Rinaldi propone un vero “reset” dell’Unione: “Non basta ritoccare qualche articolo. Serve una riscrittura da A a Z dei trattati. Solo così si può pensare di attuare le riforme di cui parla Draghi”.
“Università asservite e giovani economisti indottrinati”
Nella parte finale dell’intervento, Rinaldi allarga lo sguardo anche all’ambito accademico, con toni quasi da denuncia: “In qualsiasi università io queste cose non le potrei dire. Perché l’università non è più un luogo scientifico, ma uno strumento di propaganda.

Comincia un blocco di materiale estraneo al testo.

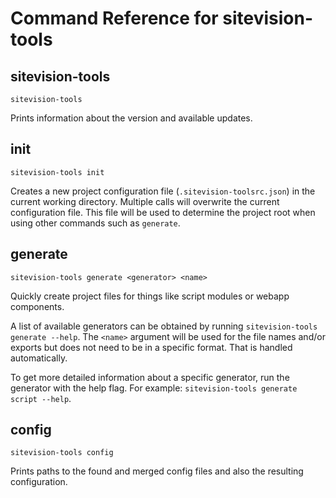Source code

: # Command Reference for sitevision-tools

## sitevision-tools

`sitevision-tools`

Prints information about the version and available updates.

## init

`sitevision-tools init`

Creates a new project configuration file (`.sitevision-toolsrc.json`) in the current working directory. Multiple calls will overwrite the current configuration file. This file will be used to determine the project root when using other commands such as `generate`.

## generate

`sitevision-tools generate <generator> <name>`

Quickly create project files for things like script modules or webapp components.

A list of available generators can be obtained by running `sitevision-tools generate --help`.
The `<name>` argument will be used for the file names and/or exports but does not need to be in a specific format. That is handled automatically.

To get more detailed information about a specific generator, run the generator with the help flag. For example: `sitevision-tools generate script --help`.

## config

`sitevision-tools config`

Prints paths to the found and merged config files and also the resulting configuration.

È lì che si forgiano i futuri gestori del potere economico”.
Secondo lui, le élite economiche si autoriproducono, insegnando teorie che “arricchiscono solo i ricchi e impoveriscono tutti gli altri”. Un circolo vizioso che rischia di rendere qualsiasi riforma impossibile.
“Un giovane economista ti guarda e ti dice ‘ma che stai dicendo?’. Perché è stato formato così”.
Il problema non è Draghi, ma il sistema
Il punto finale di Rinaldi è netto: non serve un nuovo Draghi, serve cambiare sistema.
“Se un modello non funziona, continuare a perseguirlo è follia. E non si può chiedere a chi ha fatto danni di ripararli. Perché farà altri danni”.
Il messaggio è chiaro: serve consapevolezza, serve reazione, ma pacifica, per cambiare un’Europa che rischia di implodere su sé stessa.